Where’s your data center?
Thanks to the tremendous growth of “social” applications over the past five years, we have our pick of services for collecting, saving and sharing our experiences online. We each have collections of photos, contacts, messages and more, spread across multiple popular services like Twitter, Facebook, LinkedIn, as well as many less popular services which address particular needs or preferences. We’re also producing a wealth of “exhaust data” through our browsing history, mobile sensors, transactions and other activity streams that we rarely if ever examine directly.
This ecosystem is becoming so complex that it’s easy to lose track of what you’ve created, shared or seen. We need new tools to manage this complexity, to make the most of the wealth of information and connections available to us through various services. John Battelle calls these “metaservices”, and points to growth in the number of connections between the services we use.
I expect that this next age of information tools will center around data rather than services. Data is a common denominator for these online experiences, a bridge across disparate services, technologies, social graphs, and life cycles. Personal data, in particular, has this property: the only thing that links together your photos on Flickr, Facebook, Picasa and Twitpic is…you.

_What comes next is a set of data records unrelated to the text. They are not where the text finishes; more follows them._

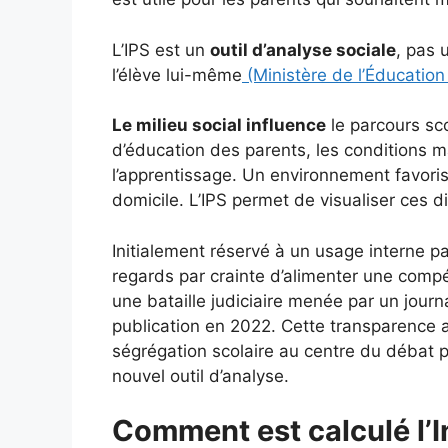
L’IPS est un
outil d’analyse sociale
, pas 
l’élève lui-même
(Ministère de l’Éducation
Le milieu social influence
le parcours sc
d’éducation des parents, les conditions ma
l’apprentissage. Un environnement favoris
domicile. L’IPS permet de visualiser ces d
Initialement réservé à un usage interne par
regards par crainte d’alimenter une comp
une bataille judiciaire menée par un journa
publication en 2022. Cette transparence 
ségrégation scolaire au centre du débat p
nouvel outil d’analyse.
Comment est calculé l’I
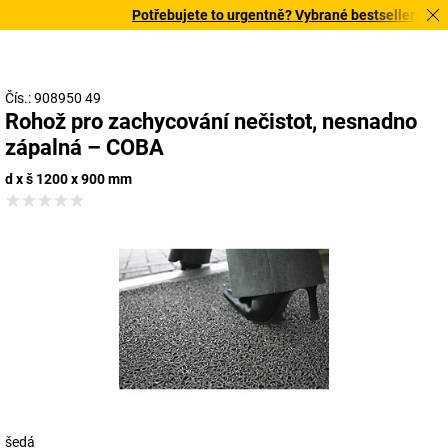
Potřebujete to urgentně? Vybrané bestsellery doruč
Čís.: 908950 49
Rohož pro zachycování nečistot, nesnadno
zápalná – COBA
d x š 1200 x 900 mm
šedá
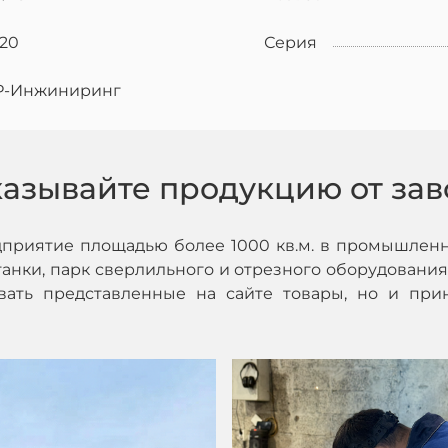
320
Серия
Р-Инжиниринг
казывайте продукцию от зав
дприятие площадью более 1000 кв.м. в промышленн
нки, парк сверлильного и отрезного оборудования,
ивать представленные на сайте товары, но и при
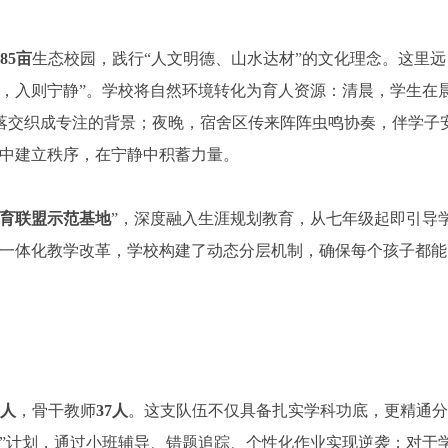
185亩
生态校园，践行“人文明德、山水达材”的文化理念。这里远
，入则宁静”。学校将自然环境转化为育人资源：清晨，学生在
落交织成专注的背景；夜晚，宿舍区传来阵阵虫鸣协奏，伴学子
弛中建立秩序，在宁静中积蓄力量。
育联盟示范基地
”，深度融入生涯规划教育，从七年级起即引导
一体化教学改革，学校构建了动态分层机制，确保每个孩子都能
4人
，骨干教师
37人
。这支队伍不仅具备扎实学科功底，更精通分
”计划，通过小班辅导、错题追踪、个性化作业实现逆袭；对于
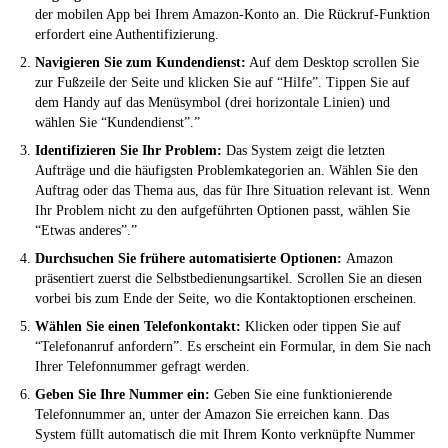
der mobilen App bei Ihrem Amazon-Konto an. Die Rückruf-Funktion
erfordert eine Authentifizierung.
Navigieren Sie zum Kundendienst:
Auf dem Desktop scrollen Sie
zur Fußzeile der Seite und klicken Sie auf “Hilfe”. Tippen Sie auf
dem Handy auf das Menüsymbol (drei horizontale Linien) und
wählen Sie “Kundendienst”.”
Identifizieren Sie Ihr Problem:
Das System zeigt die letzten
Aufträge und die häufigsten Problemkategorien an. Wählen Sie den
Auftrag oder das Thema aus, das für Ihre Situation relevant ist. Wenn
Ihr Problem nicht zu den aufgeführten Optionen passt, wählen Sie
“Etwas anderes”.”
Durchsuchen Sie frühere automatisierte Optionen:
Amazon
präsentiert zuerst die Selbstbedienungsartikel. Scrollen Sie an diesen
vorbei bis zum Ende der Seite, wo die Kontaktoptionen erscheinen.
Wählen Sie einen Telefonkontakt:
Klicken oder tippen Sie auf
“Telefonanruf anfordern”. Es erscheint ein Formular, in dem Sie nach
Ihrer Telefonnummer gefragt werden.
Geben Sie Ihre Nummer ein:
Geben Sie eine funktionierende
Telefonnummer an, unter der Amazon Sie erreichen kann. Das
System füllt automatisch die mit Ihrem Konto verknüpfte Nummer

So where’s your “data center”? I don’t anticipate the emergence of a single service where you do everything. There will continue to be innovation in the form of new and specialized services which meet a particular need very well. There won’t be a single service which is everything to everybody.
Instead, I foresee us wanting to track, save, use and control all of our “stuff” across the web. That’s why my new colleagues and I are working to make that possible.
There’s open source code available on github, a vibrant IRC channel (#lockerproject on Freeenode), and lots more I’d like to write about it. But it’s time to get back to work for now…
Franklin St. Statement. seems useful to mention.
http://autonomo.us/2008/07/franklin-street-statement/
kevix
August 10, 2011 at 07:00
Absolutely, there’s a lot of common ground there.
Matt Zimmerman
August 10, 2011 at 16:21
I whole heartedly agree with you. Data is going to be the tradeable commodity of the future. Although data centers are not a one stop service yet, they soon will be.